Today, when I hear "Fur Elise" on the radio, or piped in through elevator speakers, I am transported back in time. For the rest of the world, the clock moves forward, but I am still seated next to my mother at the piano recital. When the music ends and we applaud my son's performance, the memory blurs. I send it back into hiding; to join all of the other memories perched to swoop in on me with another song, smell or image. Thoughts of Grandma are lighter and usually brought on by the sight of an elderly woman dressed in brightly colored polyester pants with a large brooch pinned to her cardigan. Grandma pushed a walker with a bow on the basket. She varied her pins and bows with each holiday season, and she especially adored the three-inch pin of a Christmas tree that she wore every year until Valentine's Day. I knew there would be few opportunities left for Grandma to don her Christmas pin, but I had at least envisioned my mother seated next to me at my childrens' soccer games, their high school graduations, their weddings.
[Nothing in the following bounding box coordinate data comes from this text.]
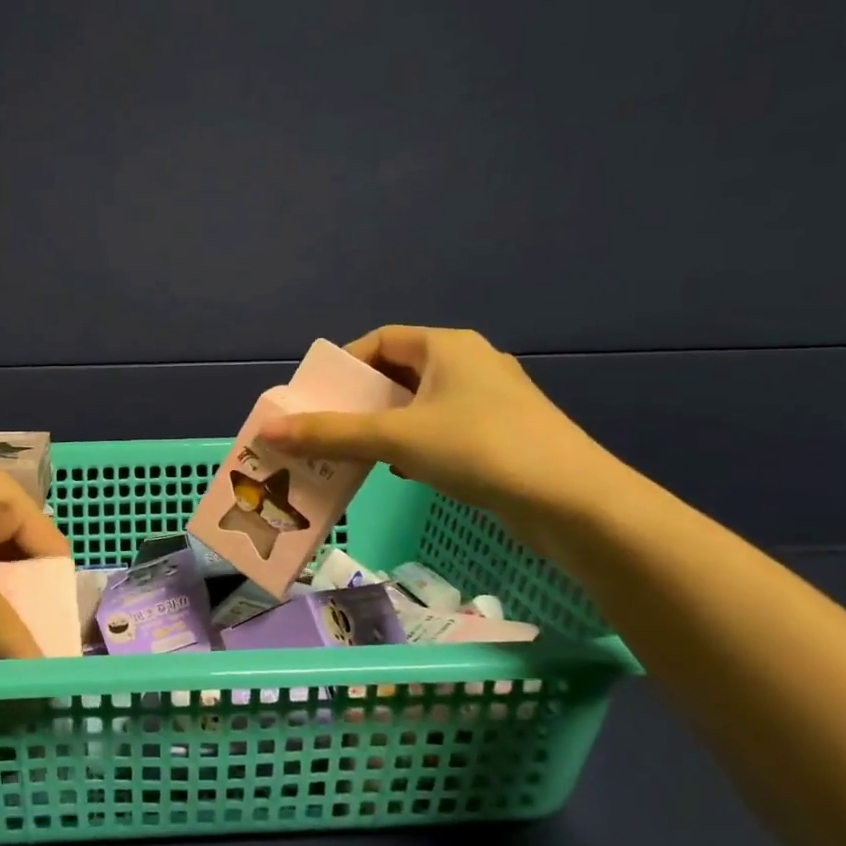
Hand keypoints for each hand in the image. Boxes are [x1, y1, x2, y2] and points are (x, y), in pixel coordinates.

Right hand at [257, 326, 621, 531]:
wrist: (576, 504)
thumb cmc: (481, 450)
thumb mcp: (397, 439)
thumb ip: (331, 433)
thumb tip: (269, 429)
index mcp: (447, 346)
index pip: (381, 341)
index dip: (344, 366)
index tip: (316, 397)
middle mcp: (470, 364)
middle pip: (397, 374)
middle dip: (359, 403)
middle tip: (325, 431)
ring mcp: (490, 401)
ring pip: (419, 407)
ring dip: (384, 428)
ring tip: (354, 455)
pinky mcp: (502, 436)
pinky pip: (442, 431)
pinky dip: (414, 446)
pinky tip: (401, 473)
Of all the celebrations and family gatherings, I especially miss Sunday dinners. This meal brought together four generations of stories and family history. Seated around our oval dining room table, I came to know of my grandmother's childhood on a potato farm, and my great-grandmother's singing career. Over supper I learned that high blood pressure runs in the family, and that my uncle Daniel almost burned down the family home. He was young and the fire was accidental, but the story, and the flames, grew with each telling. I never felt compelled to write down their stories or to press for details because I thought their knowledge and wisdom would naturally pass on to me over time. But something unnatural happened, my mother died before my grandmother, so our generational lines of communication became fuzzy, and soon after, non-existent.

Now, when my child has a fever, I long for a story about my great-grandma's herbal remedies, and when I can't remember how to make Thanksgiving gravy, I crave my mother's culinary secrets.

I wish I'd paid better attention, catalogued every moment of our time together and stored it all away. Like a nesting doll, I'd tuck one story inside another and know it was there for safekeeping. At any given moment I'd open the top and select a memory of my choice like, "Mom and I visit Rome," or "Grandma in the garden".

I'd never again feel the pangs of loneliness hearing "Fur Elise" or smelling Grandma's perfume. I'd walk right past mothers conversing with daughters, and I'd sail through the holidays without a tear. But for some reason, memories can't be controlled; they appear without notice, and stay until the moment is complete. And like a good poem, they take on new meaning with each visit. If only I can teach myself to stop and listen for my mother's voice hidden in these moments. If I can learn to welcome each interruption like a story around the Sunday table, then I just may find the valuable lessons my foremothers left me.